On dit souvent que tout commence là pour Scorsese.
Qu'ici s'étale sous nos yeux ébahis la plus pure représentation de son style, de sa dynamique, de son sens du rythme et des cadres exigus, où s'étalent ici toutes ses obsessions, tous ses fétichismes, tous ses sujets de prédilections.

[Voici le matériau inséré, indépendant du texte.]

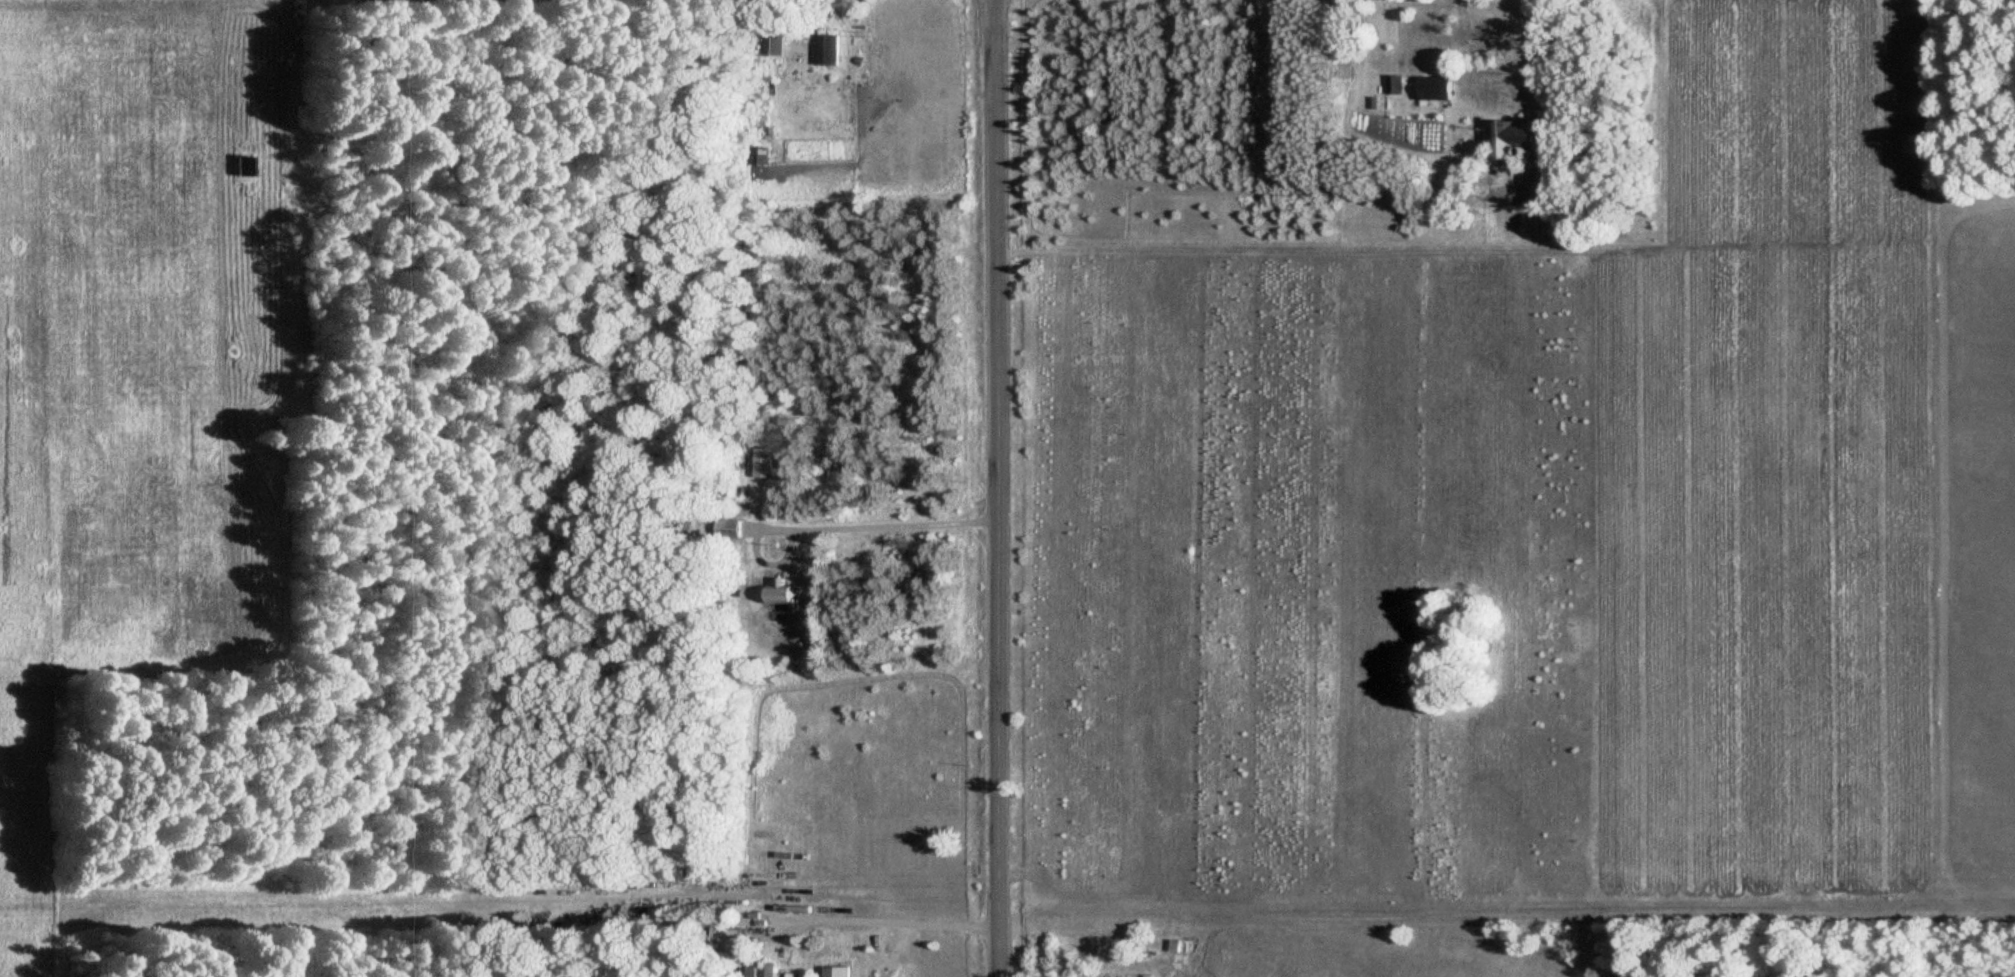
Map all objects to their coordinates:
building: (769, 44)
building: (824, 50)
building: (1392, 84)
building: (1509, 137)
building: (241, 166)
building: (759, 463)
road: (998, 488)
building: (724, 528)
building: (775, 595)
building: (721, 939)
building: (769, 971)
building: (1144, 976)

On dit des Affranchis qu'il est le chef d'oeuvre de Scorsese, son plus grand film, celui qui le fera connaitre véritablement dans le monde entier.
On dit cela, oui.
Mais à entendre parler le maître, on envisage plutôt cette célébration comme un hasard fortuit ; car Scorsese n'a jamais cherché à faire de ce film un chef d'oeuvre, mais plutôt presque à s'en débarrasser le plus vite possible.
Car Les Affranchis est un film de commande, un film pour racheter de ses dettes, un film qui permettra à Scorsese d'être étiqueté "réalisateur de films de gangsters". Ce qu'il a souvent refusé (mais qu'il ne peut pas aujourd'hui ne pas admettre, la preuve avec cette trilogie dont ces Affranchis est le premier épisode).

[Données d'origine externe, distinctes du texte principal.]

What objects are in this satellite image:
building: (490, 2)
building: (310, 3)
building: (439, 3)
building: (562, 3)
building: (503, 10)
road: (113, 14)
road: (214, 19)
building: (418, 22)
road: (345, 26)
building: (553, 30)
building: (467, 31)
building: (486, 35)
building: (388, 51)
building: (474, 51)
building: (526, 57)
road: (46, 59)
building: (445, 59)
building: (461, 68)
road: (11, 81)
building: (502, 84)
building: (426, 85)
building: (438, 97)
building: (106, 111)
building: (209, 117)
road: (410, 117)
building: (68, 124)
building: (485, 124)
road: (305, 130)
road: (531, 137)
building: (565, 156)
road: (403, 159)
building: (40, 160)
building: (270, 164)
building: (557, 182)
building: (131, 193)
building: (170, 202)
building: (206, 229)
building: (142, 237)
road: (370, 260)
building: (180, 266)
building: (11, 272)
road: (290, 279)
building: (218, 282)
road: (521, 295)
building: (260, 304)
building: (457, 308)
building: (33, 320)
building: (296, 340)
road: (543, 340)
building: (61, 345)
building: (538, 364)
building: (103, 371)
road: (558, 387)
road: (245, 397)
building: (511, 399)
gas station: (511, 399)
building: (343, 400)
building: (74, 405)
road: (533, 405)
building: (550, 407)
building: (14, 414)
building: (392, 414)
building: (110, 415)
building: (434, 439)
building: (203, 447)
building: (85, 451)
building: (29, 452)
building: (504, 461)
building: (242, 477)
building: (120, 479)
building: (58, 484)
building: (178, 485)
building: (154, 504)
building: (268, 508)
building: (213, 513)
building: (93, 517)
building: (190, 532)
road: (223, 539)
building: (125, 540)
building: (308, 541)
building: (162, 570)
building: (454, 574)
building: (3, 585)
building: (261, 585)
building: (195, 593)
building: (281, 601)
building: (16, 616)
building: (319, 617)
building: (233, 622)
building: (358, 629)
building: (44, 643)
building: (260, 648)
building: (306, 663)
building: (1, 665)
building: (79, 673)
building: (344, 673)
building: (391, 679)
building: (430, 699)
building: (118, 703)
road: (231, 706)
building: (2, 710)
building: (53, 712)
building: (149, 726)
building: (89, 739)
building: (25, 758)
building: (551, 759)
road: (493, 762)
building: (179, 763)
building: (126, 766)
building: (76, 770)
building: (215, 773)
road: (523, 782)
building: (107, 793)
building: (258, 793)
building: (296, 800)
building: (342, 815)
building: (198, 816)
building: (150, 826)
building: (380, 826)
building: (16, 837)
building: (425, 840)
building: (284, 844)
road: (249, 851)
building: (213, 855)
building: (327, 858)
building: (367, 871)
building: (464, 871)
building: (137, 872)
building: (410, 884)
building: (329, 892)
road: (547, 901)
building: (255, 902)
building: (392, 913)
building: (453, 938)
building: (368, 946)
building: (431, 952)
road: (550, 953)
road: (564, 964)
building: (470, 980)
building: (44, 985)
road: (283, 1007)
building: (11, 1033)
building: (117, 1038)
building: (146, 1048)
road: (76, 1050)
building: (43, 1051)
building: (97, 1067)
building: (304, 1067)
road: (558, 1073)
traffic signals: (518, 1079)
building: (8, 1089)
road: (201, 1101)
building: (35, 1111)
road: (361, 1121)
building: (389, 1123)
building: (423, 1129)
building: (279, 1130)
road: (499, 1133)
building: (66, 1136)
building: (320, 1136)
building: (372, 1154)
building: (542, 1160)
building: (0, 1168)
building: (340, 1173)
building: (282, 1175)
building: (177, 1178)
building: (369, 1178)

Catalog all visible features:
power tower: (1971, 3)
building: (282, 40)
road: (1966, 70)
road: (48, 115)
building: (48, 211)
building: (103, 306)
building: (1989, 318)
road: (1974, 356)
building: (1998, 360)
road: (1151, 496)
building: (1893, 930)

Car faire les Affranchis c'était se débarrasser d'une commande pour se livrer plus pleinement au film qui lui est cher : La dernière tentation du Christ.
Lorsqu'on lui demande de présenter les Affranchis, il répond par La dernière tentation du Christ.
C'est surement son perfectionnisme et sa virtuosité quasi innée qui feront que même un film rapidement et grossièrement fait est un chef d'oeuvre intemporel, un film culte autant par ses répliques, ses scènes d'anthologies que par la verve de sa caméra qui ici fait des ravages de mise en scène.
Et pourtant on a peut être une mauvaise lecture.